Exercise directions: Convert the records below into a Markdown table with the columns "Row" and "Line", numbering each line in order and skipping blank lines. Leave the pictures out of the answer.

Stored data:

====================

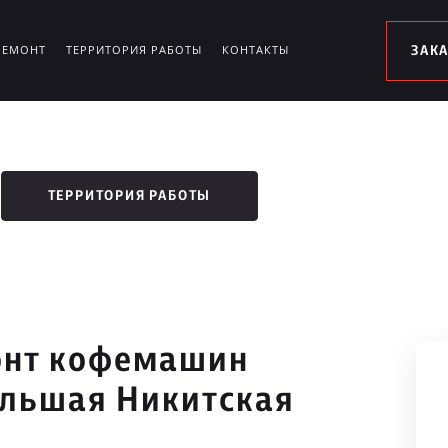
РЕМОНТ
ТЕРРИТОРИЯ РАБОТЫ
КОНТАКТЫ
ЗАК
ТЕРРИТОРИЯ РАБОТЫ
онт кофемашин
ольшая Никитская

====================

Answer to this problem:
| Row | Line |
|---|---|
| 1 | РЕМОНТ |
| 2 | ТЕРРИТОРИЯ РАБОТЫ |
| 3 | КОНТАКТЫ |
| 4 | ЗАК |
| 5 | ТЕРРИТОРИЯ РАБОТЫ |
| 6 | онт кофемашин |
| 7 | ольшая Никитская |